If you are interested further in the study of personal space or proximics you should check out this book:
The Hidden Dimension Edward T. Hall
which will lead you to issues of personal space and technology which opens up an entirely different can of worms. You can check out these books:
Hertzian Tales by Anthony Dunne, this book covers the space between humans and electronics, cell phones, televisions, computers. Particularly the physical interactivity between device and person into an architecture the author calls the hertzian space which not only encompasses the form and function of a device but how people use, react and relate to it.
Simulacra and Simulation by Jean Baudrillard, one of my favorite books, a discussion of signs and symbols in modern society.
The Fourth Realm Trilogy – The Traveler, The Dark River, and The Golden City,all by John Twelvehawks.
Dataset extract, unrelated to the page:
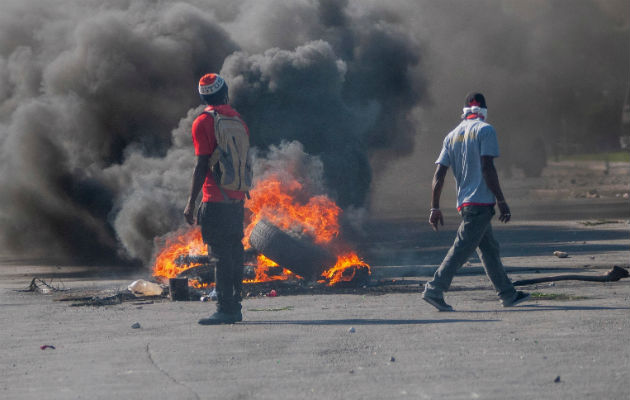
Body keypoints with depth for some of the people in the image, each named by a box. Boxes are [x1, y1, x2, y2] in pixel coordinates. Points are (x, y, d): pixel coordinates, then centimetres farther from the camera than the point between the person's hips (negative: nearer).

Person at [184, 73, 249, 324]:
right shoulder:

March 15th, 2010 on 7:42 pm
I think I’d like to disagree with your assertion that English people are Europeans. England is an island, literally and figuratively. I think English people are like any other people living near a border (or three) – an amalgam for the predominant aspects of the entire region. The English share some things with their European neighbors, but they have the physical isolation which allows for the strengthening of a separate culture. I think you will find America and Australia to be similar with regard to personal space (probably for the same reasons). The people who came to America were seeking freedom, space, a place to be (and of course wealth). The people who went to Australia had either run out of space to run in England, or seeking space, freedom, a place to be, (or, of course, wealth). I think Europe (in the final analysis) is just as insular as England, but with more experience spreading out, gaining land, losing land, and reacquiring space. I think that experience may allow them to allot more personal space, but Europeans also tend to engage in physical contact more readily than Americans. It’s interesting Americans have a reputation for being very friendly and warm and overall there’s truth in that, but there are also rules that apply in every situation. Just as you said, you became angry when your personal space was continually invaded. That belies the warm and friendly thing, but I would imagine people tend to want to hug you if they get to know you while respecting your personal space, because you’re a warm and friendly person when everybody respects the boundaries/rules. So, thankfully, in closing I’d like to say, you friend Edward T. Hall might be well-served by using a less-broad stroke with regard to the behavior/personal space of English, Irish, Scottish, Welsh and European people (and let’s put the Isles of Man and Wight into their own spaces while we’re at it).